It a good time to recall the key facts in this cybersecurity 2017 retrospective.
2017 is the year that we became aware of this. A collective acknowledgment which has demonstrated to us that a cyber-attack can now stop a company’s production tools, whatever their size or their location in the world.
The “shadow brokers” distributed a second batch of computer programs taken from the NSA on April 14, 2017.
This act was significant in the IT and cyber security world.
For the first time, sophisticated operating tools for Windows operating systems are no longer the exclusive prerogative of a country.
The technological barrier was stormed, allowing any hacker group to launch a large-scale cyber-attack.
It was only a few weeks later that WannaCry appeared, which was developed using two vulnerabilities found at the NSA, called “eternal blue” and “double pulsar.”
As you saw last may in our dedicated article, the Vade filter stopped 633,920 emails containing Jaff ransomware in 48 hours.
Distributed by the Necurs botnet, this malware, which was very similar in design to Locky ransomware, targeted many companies within a very short period.
Using a 0-day fault from the Microsoft Office suite, this malware was able to download a malicious program when opening an attachment.
Microsoft took several days to publish a corrective action, leaving users who had no filtering solution with unprotected emails.

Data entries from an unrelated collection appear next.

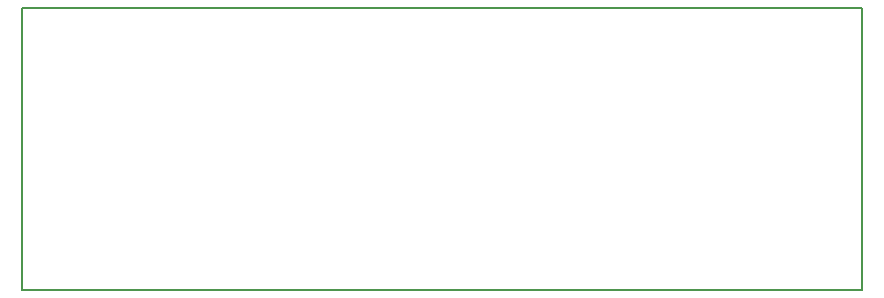
<source format=gbr>
G04 #@! TF.FileFunction,Profile,NP*
%FSLAX46Y46*%
G04 Gerber Fmt 4.6, Leading zero omitted, Abs format (unit mm)*
G04 Created by KiCad (PCBNEW 4.0.7) date 11/09/21 23:28:09*
%MOMM*%
%LPD*%
G01*
G04 APERTURE LIST*
%ADD10C,0.100000*%
%ADD11C,0.150000*%
G04 APERTURE END LIST*
D10*
D11*
X121920000Y-100584000D02*
X121920000Y-76708000D01*
X193040000Y-100584000D02*
X121920000Y-100584000D01*
X193040000Y-76708000D02*
X193040000Y-100584000D01*
X121920000Y-76708000D02*
X193040000Y-76708000D01*
M02*

</source>
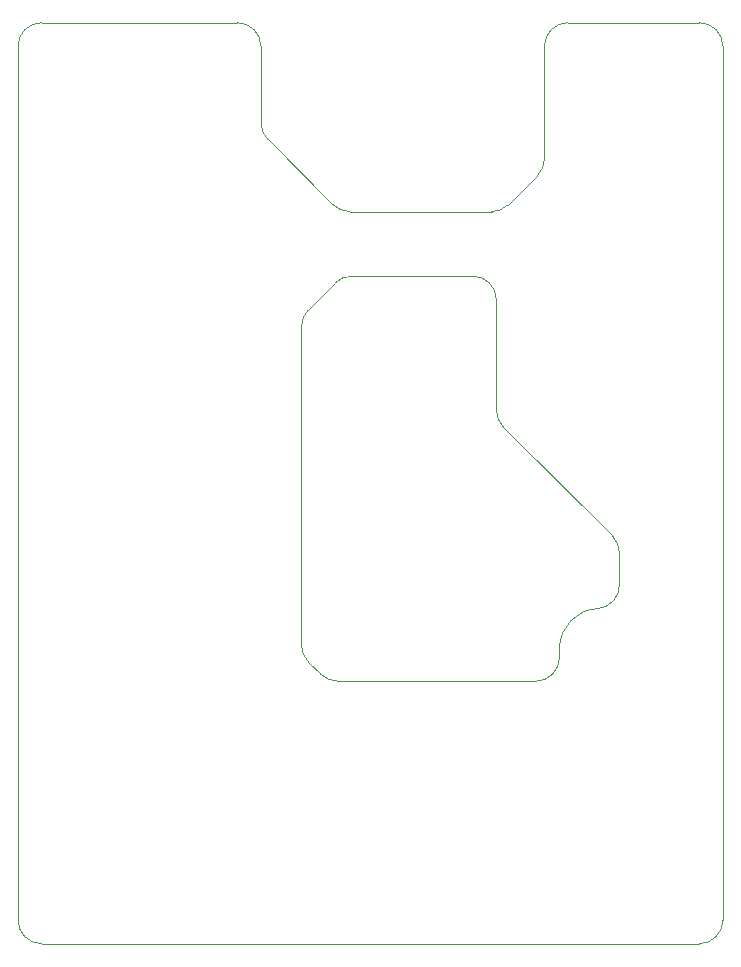
<source format=gbr>
G04 #@! TF.GenerationSoftware,KiCad,Pcbnew,9.0.3*
G04 #@! TF.CreationDate,2026-01-22T00:39:22+01:00*
G04 #@! TF.ProjectId,CM5IO,434d3549-4f2e-46b6-9963-61645f706362,rev?*
G04 #@! TF.SameCoordinates,Original*
G04 #@! TF.FileFunction,Glue,Top*
G04 #@! TF.FilePolarity,Positive*
%FSLAX46Y46*%
G04 Gerber Fmt 4.6, Leading zero omitted, Abs format (unit mm)*
G04 Created by KiCad (PCBNEW 9.0.3) date 2026-01-22 00:39:22*
%MOMM*%
%LPD*%
G01*
G04 APERTURE LIST*
G04 #@! TA.AperFunction,Profile*
%ADD10C,0.050000*%
G04 #@! TD*
G04 APERTURE END LIST*
D10*
X170288978Y-121225633D02*
X170289000Y-94244427D01*
X173340373Y-124277000D02*
G75*
G02*
X171926143Y-123691229I-73J1999900D01*
G01*
X164860000Y-68524000D02*
G75*
G02*
X166860000Y-70524000I0J-2000000D01*
G01*
X170289000Y-94244427D02*
G75*
G02*
X170874773Y-92830199I2000000J27D01*
G01*
X190863000Y-80046323D02*
G75*
G02*
X190277223Y-81460545I-2000100J23D01*
G01*
X174546427Y-89987000D02*
X184799000Y-89987000D01*
X197213000Y-113421427D02*
X197213000Y-116141816D01*
X205976000Y-70524000D02*
X205976000Y-144502000D01*
X174387677Y-84526000D02*
G75*
G02*
X172973455Y-83940223I23J2000100D01*
G01*
X167445787Y-78412537D02*
G75*
G02*
X166859984Y-76998323I1414213J1414237D01*
G01*
X187384787Y-102764787D02*
X196627214Y-112007214D01*
X146286000Y-70524000D02*
G75*
G02*
X148286000Y-68524000I2000000J0D01*
G01*
X187797537Y-83940213D02*
X190277214Y-81460536D01*
X192133000Y-121500001D02*
G75*
G02*
X195370953Y-118135383I3369900J-2699D01*
G01*
X146286000Y-144502000D02*
X146286000Y-70524000D01*
X148286000Y-68524000D02*
X164860000Y-68524000D01*
X148286000Y-146502000D02*
G75*
G02*
X146286000Y-144502000I0J2000000D01*
G01*
X196627214Y-112007214D02*
G75*
G02*
X197213022Y-113421427I-1414314J-1414286D01*
G01*
X197212290Y-116141816D02*
G75*
G02*
X195371779Y-118135421I-1999990J16D01*
G01*
X192133000Y-122277000D02*
G75*
G02*
X190133000Y-124277000I-2000000J0D01*
G01*
X187384787Y-102764787D02*
G75*
G02*
X186798978Y-101350573I1414313J1414287D01*
G01*
X167445787Y-78412537D02*
X172973464Y-83940214D01*
X205976000Y-144502000D02*
G75*
G02*
X203976000Y-146502000I-2000000J0D01*
G01*
X170874786Y-122639846D02*
G75*
G02*
X170288977Y-121225633I1414214J1414246D01*
G01*
X184799000Y-89987000D02*
G75*
G02*
X186799000Y-91987000I0J-2000000D01*
G01*
X166860000Y-70524000D02*
X166860000Y-76998323D01*
X190863000Y-70524000D02*
G75*
G02*
X192863000Y-68524000I2000000J0D01*
G01*
X190133000Y-124277000D02*
X173340373Y-124277000D01*
X203976000Y-68524000D02*
G75*
G02*
X205976000Y-70524000I0J-2000000D01*
G01*
X203976000Y-146502000D02*
X148286000Y-146502000D01*
X190863000Y-80046323D02*
X190863000Y-70524000D01*
X174387677Y-84526000D02*
X186383323Y-84526000D01*
X186799000Y-91987000D02*
X186799000Y-101350573D01*
X171925713Y-123691213D02*
X170874786Y-122640286D01*
X192133000Y-121500001D02*
X192133000Y-122277000D01*
X170874787Y-92830213D02*
X173132214Y-90572786D01*
X192863000Y-68524000D02*
X203976000Y-68524000D01*
X187797537Y-83940213D02*
G75*
G02*
X186383323Y-84526016I-1414237J1414213D01*
G01*
X173132214Y-90572786D02*
G75*
G02*
X174546427Y-89987019I1414186J-1414214D01*
G01*
M02*

</source>
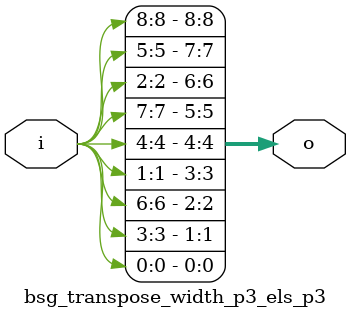
<source format=v>
module bsg_transpose_width_p3_els_p3(	// file.cleaned.mlir:2:3
  input  [8:0] i,	// file.cleaned.mlir:2:47
  output [8:0] o	// file.cleaned.mlir:2:60
);

  assign o = {i[8], i[5], i[2], i[7], i[4], i[1], i[6], i[3], i[0]};	// file.cleaned.mlir:3:10, :4:10, :5:10, :6:10, :7:10, :8:10, :9:10, :10:10, :11:10, :12:10, :13:5
endmodule


</source>
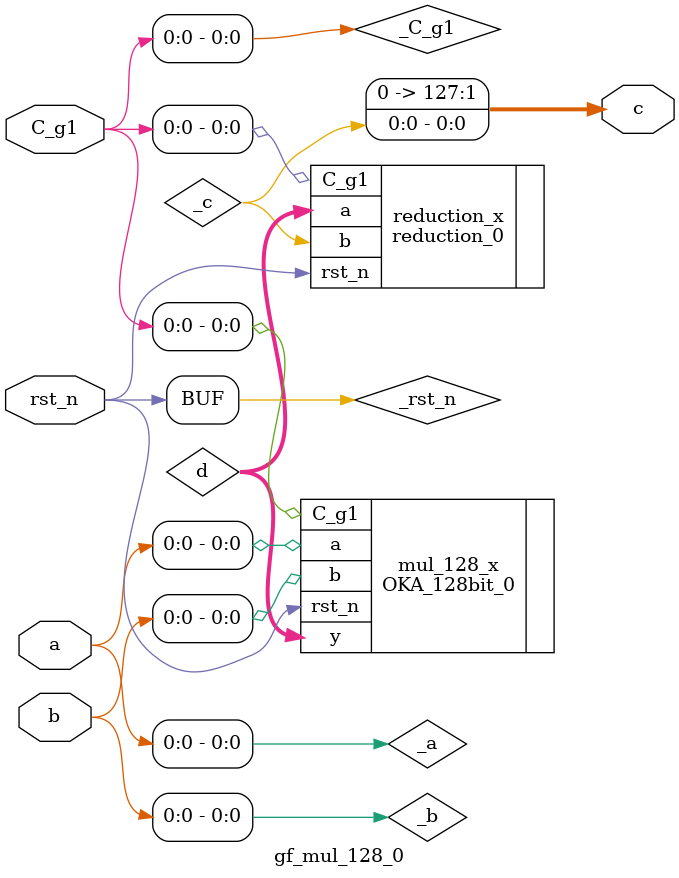
<source format=v>
module gf_mul_128_0 ( a, b, C_g1, rst_n, c );
input [127:0] a;
input [127:0] b;
input [21:0] C_g1;
input rst_n;
output [127:0] c;
wire [254:0] d;
assign _a = a;
assign _b = b;
assign _C_g1 = C_g1;
assign _rst_n = rst_n;
assign c = _c;
OKA_128bit_0 mul_128_x ( .a( _a ), 
.b( _b ), 
.y( d ), 
.C_g1( _C_g1 ), 
.rst_n( _rst_n ) );
reduction_0 reduction_x ( .a( d ), 
.C_g1( _C_g1 ), 
.rst_n( _rst_n ), 
.b( _c ) );
endmodule

</source>
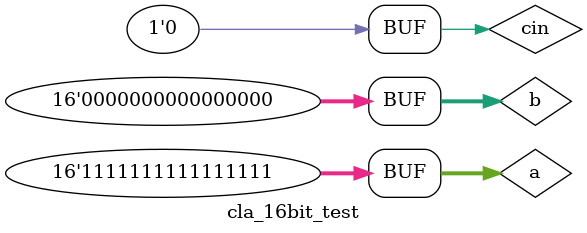
<source format=v>
`timescale 1ns / 1ps


module cla_16bit_test;

	// Inputs
	reg [15:0] a;
	reg [15:0] b;
	reg cin;

	// Outputs
	wire [15:0] s;
	wire cout;

	// Instantiate the Unit Under Test (UUT)
	cla_16bit uut (
		.a(a), 
		.b(b), 
		.cin(cin), 
		.s(s), 
		.cout(cout)
	);

	initial begin
		// Initialize Inputs
		a = 16'b0000000000000000;
		b = 16'b0000000000000000;
		cin = 0;
      
#100 a= 16'b0000000000011111; b=16'b000000000001100; 
#10 a= 16'b0000000000011111; b=16'b000000000001100; 
#10 a= 16'b1100011000011111; b=16'b000000110001100; 
#10 a= 16'b1111111111111111; b=16'b000000000000000;
end
 
initial
$monitor("A=%b,B=%b,Cin=%b: Sum= %b,Cout=%b",a,b,cin,s,cout);
      
endmodule


</source>
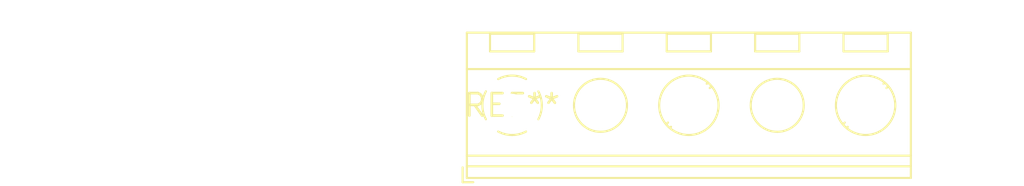
<source format=kicad_pcb>
(kicad_pcb (version 20240108) (generator pcbnew)

  (general
    (thickness 1.6)
  )

  (paper "A4")
  (layers
    (0 "F.Cu" signal)
    (31 "B.Cu" signal)
    (32 "B.Adhes" user "B.Adhesive")
    (33 "F.Adhes" user "F.Adhesive")
    (34 "B.Paste" user)
    (35 "F.Paste" user)
    (36 "B.SilkS" user "B.Silkscreen")
    (37 "F.SilkS" user "F.Silkscreen")
    (38 "B.Mask" user)
    (39 "F.Mask" user)
    (40 "Dwgs.User" user "User.Drawings")
    (41 "Cmts.User" user "User.Comments")
    (42 "Eco1.User" user "User.Eco1")
    (43 "Eco2.User" user "User.Eco2")
    (44 "Edge.Cuts" user)
    (45 "Margin" user)
    (46 "B.CrtYd" user "B.Courtyard")
    (47 "F.CrtYd" user "F.Courtyard")
    (48 "B.Fab" user)
    (49 "F.Fab" user)
    (50 "User.1" user)
    (51 "User.2" user)
    (52 "User.3" user)
    (53 "User.4" user)
    (54 "User.5" user)
    (55 "User.6" user)
    (56 "User.7" user)
    (57 "User.8" user)
    (58 "User.9" user)
  )

  (setup
    (pad_to_mask_clearance 0)
    (pcbplotparams
      (layerselection 0x00010fc_ffffffff)
      (plot_on_all_layers_selection 0x0000000_00000000)
      (disableapertmacros false)
      (usegerberextensions false)
      (usegerberattributes false)
      (usegerberadvancedattributes false)
      (creategerberjobfile false)
      (dashed_line_dash_ratio 12.000000)
      (dashed_line_gap_ratio 3.000000)
      (svgprecision 4)
      (plotframeref false)
      (viasonmask false)
      (mode 1)
      (useauxorigin false)
      (hpglpennumber 1)
      (hpglpenspeed 20)
      (hpglpendiameter 15.000000)
      (dxfpolygonmode false)
      (dxfimperialunits false)
      (dxfusepcbnewfont false)
      (psnegative false)
      (psa4output false)
      (plotreference false)
      (plotvalue false)
      (plotinvisibletext false)
      (sketchpadsonfab false)
      (subtractmaskfromsilk false)
      (outputformat 1)
      (mirror false)
      (drillshape 1)
      (scaleselection 1)
      (outputdirectory "")
    )
  )

  (net 0 "")

  (footprint "TerminalBlock_RND_205-00299_1x03_P10.00mm_Horizontal" (layer "F.Cu") (at 0 0))

)

</source>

Find our contribution to this subject on the broadcast by Tech & Co. on BFM Business (video).
Due to WannaCry, companies including FedEx in the US, Renault and Saint Gobain in France, were required to stop their production for several days.
Using faults which had not been known, WannaCry affected thousands of companies in more than 150 countries, infecting 300,000 machines using the Windows operating system.
This ransomware was covered so often by traditional media that the term “ransomware” became a trending search for several weeks on Google.
According to recent estimates, WannaCry had a financial impact estimated at between 900 million and 1.5 billion dollars around the world.
Even though WannaCry, Jaff, Locky and Bad Rabbit made a lot of noise in 2017, the cumulative volume of these different ransomwares is a drop in the bucket compared to the volume of malware stopped every day.
As shown in this graph, the volume of malware sent by email significantly increased in 2017, doubling from August to November 2017.
The Vade filter detected and stopped 46 million emails containing malware.
In 2017, email remained the prime target for cyber attackers.
It is estimated that cyber attackers used email 91% of the time as their distribution medium.
2017 saw a record year in terms of the volume of corporate data leaked to the Internet.
These data leaks promote more sophisticated spear phishing attacks.
In addition, with the application of the general rules for data protection (RGPD) in May 2018, companies must integrate data protection in each of their services offered.
This level of data protection includes securing employees against phishing and spear phishing attacks to avoid involuntary leaks.